Zitat am Freitag: Folter

Foltern für mehr Sicherheit? Nein, denn der Zweck heiligt eben nicht die Mittel …

Wer dachte, die Ächtung von Folter in der zivilisierten Welt sei selbstverständlich, wurde kürzlich eines Besseren belehrt. Die CIA hat im so genannten Kampf gegen den Terror systematisch gefoltert, was ein Bericht des US-Senats nun detailliert dokumentiert hat. Darum geht es auch im Zitat der Woche:

Allein der Umstand, dass in einem vermeintlich freiheitlich-demokratischen Rechtsstaat über die Legitimität der Folter überhaupt diskutiert wird und öffentlich darüber gestritten wird, ob die Folterpraxis denn zu irgendwelchen verwertbaren Erkenntnissen geführt hätte, beinhaltet einen Paradigmenwechsel. Diese öffentliche Diskussion in den USA stellt nämlich die Ächtung der Folter in Frage. Folter ist nicht deshalb geächtet, weil sie ungeeignet ist, zuverlässige Erkenntnisse zu liefern. Dies ist allenfalls ein Nebeneffekt, der die Richtigkeit des Folterverbots bestärkt. Folter ist deshalb geächtet, weil sie immer die Würde des Menschen verletzt. Das Folterverbot muss daher absolut sein, ohne jegliche Ausnahme. Die Folter zählt zu den gravierendsten Menschenrechtsverletzungen.
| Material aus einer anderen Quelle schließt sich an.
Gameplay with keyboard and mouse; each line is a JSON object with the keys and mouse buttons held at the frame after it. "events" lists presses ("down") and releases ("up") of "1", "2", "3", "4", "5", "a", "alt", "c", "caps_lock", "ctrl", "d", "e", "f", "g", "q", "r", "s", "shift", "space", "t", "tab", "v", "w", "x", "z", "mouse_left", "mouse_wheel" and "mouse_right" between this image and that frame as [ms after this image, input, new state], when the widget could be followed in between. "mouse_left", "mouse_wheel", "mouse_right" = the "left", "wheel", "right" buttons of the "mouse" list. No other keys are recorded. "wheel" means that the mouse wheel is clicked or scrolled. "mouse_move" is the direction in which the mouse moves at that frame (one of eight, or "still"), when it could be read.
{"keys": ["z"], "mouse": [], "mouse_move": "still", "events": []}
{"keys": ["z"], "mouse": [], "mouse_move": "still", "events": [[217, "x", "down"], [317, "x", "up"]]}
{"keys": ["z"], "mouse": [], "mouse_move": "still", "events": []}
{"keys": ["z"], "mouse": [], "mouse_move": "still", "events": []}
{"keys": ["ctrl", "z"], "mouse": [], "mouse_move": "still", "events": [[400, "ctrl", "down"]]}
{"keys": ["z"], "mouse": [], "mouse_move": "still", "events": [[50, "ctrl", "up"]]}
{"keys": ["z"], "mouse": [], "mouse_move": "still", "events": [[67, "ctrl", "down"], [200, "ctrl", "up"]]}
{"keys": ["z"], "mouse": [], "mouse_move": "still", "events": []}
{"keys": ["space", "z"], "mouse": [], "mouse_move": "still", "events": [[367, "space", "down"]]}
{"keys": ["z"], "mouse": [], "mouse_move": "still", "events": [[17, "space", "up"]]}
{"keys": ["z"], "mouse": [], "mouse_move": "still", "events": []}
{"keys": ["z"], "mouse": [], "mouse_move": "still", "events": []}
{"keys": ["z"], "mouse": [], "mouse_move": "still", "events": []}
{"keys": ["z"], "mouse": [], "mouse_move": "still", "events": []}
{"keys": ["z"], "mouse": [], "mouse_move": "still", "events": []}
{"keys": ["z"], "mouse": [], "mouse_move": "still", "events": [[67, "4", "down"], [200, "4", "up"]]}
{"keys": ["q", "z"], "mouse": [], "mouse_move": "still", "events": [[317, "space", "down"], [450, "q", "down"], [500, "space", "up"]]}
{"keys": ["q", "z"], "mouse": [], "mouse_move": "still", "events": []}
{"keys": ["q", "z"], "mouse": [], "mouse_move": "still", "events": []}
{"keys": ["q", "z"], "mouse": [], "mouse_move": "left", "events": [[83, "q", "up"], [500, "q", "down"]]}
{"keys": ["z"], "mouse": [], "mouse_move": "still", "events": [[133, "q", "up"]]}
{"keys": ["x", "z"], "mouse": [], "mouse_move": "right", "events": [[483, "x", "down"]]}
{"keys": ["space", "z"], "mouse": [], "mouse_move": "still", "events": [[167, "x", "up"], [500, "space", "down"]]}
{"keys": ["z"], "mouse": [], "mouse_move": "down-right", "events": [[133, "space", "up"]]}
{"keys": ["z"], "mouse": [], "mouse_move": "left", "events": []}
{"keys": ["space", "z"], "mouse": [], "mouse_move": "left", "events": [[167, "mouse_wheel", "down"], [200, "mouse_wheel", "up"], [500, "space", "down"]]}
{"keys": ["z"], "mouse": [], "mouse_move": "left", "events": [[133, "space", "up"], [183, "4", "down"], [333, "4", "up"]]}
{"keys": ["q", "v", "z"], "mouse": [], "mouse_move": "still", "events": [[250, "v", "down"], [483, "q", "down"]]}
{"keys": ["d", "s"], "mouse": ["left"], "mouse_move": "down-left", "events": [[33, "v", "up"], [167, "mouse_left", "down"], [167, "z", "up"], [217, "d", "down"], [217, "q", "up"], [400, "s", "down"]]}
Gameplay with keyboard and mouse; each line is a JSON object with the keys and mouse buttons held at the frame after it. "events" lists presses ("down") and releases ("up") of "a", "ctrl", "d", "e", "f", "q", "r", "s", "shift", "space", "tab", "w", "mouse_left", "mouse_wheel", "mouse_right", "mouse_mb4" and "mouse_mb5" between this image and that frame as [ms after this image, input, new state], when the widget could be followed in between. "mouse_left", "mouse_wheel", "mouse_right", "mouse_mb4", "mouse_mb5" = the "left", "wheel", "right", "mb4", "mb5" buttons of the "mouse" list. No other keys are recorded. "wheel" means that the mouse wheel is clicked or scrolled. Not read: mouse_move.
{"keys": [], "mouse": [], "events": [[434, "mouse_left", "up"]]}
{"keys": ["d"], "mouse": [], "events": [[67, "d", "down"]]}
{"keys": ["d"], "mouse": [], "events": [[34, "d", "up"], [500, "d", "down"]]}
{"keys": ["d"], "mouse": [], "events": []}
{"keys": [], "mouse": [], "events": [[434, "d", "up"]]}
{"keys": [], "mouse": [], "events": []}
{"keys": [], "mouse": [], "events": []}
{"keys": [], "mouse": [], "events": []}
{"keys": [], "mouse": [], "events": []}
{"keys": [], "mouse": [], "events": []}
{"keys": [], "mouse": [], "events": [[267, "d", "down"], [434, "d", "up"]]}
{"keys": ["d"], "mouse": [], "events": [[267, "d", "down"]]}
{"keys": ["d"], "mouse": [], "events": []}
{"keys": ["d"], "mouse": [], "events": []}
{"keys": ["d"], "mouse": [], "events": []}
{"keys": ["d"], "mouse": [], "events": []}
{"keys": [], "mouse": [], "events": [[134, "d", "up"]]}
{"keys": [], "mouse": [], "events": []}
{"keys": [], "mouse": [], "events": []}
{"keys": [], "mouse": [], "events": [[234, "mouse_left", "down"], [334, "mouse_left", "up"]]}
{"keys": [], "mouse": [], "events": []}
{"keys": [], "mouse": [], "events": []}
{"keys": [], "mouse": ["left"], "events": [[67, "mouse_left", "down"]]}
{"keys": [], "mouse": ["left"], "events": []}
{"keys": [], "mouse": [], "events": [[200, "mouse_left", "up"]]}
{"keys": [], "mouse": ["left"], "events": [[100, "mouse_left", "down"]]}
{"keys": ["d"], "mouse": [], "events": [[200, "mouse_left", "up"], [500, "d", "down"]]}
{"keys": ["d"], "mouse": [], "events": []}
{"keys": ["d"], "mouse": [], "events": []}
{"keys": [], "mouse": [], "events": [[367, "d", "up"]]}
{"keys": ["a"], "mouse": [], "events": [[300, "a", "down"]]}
Sagt: Rechtsanwalt Thomas Stadler im Blog „Internet-Law“. Und es geht mir wie ihm: Erstaunlich fand ich nicht, dass die CIA gefoltert hat. Erstaunlich fand ich nicht mal die ekelhaften Details, die durch den Senatsbericht offen gelegt wurden. Erstaunlich und befremdlich fand ich, dass nicht wenige US-Politiker – Republikaner versteht sich – die Folter dadurch zu legitimieren versuchten, dass sie ja „wirksam“ gewesen sei, in dem Sinne, dass sie geholfen habe, Verbrechen zu verhindern und Terroristen auszuschalten. Allen voran George W. Bush, dessen Wortmeldung zum Thema Folter einen daran erinnert hat, wie wohltuend es ist, im Großen und Ganzen nichts mehr von ihm zu hören.

Der Senatsbericht hat deutlich gemacht, dass die Folter nichts zur Aufklärung oder Verhinderung von Terrorakten beigetragen hat. Wichtige Erkenntnisse wurden durch normale Verhöre unter anderem durch das FBI gewonnen. Aber das ist nicht der Punkt. Selbst wenn die Folter geholfen hätte, Terror zu verhindern und Menschenleben zu schützen: Es hätte sie nicht legitimiert. Zugegeben: Es ist eine der größten Herausforderungen für eine wehrhafte Demokratie, auch den übelsten Schurken – Terroristen, Kinderschändern, gewaltbereiten Neonazis in der Nachbarschaft, wem auch immer – eine unantastbare Menschenwürde zuzugestehen. Aber anders geht es nicht.

Lesenswert dazu: Die UN-Antifolterkonvention, die übrigens auch von den USA ratifiziert wurde.

Schönes Wochenende!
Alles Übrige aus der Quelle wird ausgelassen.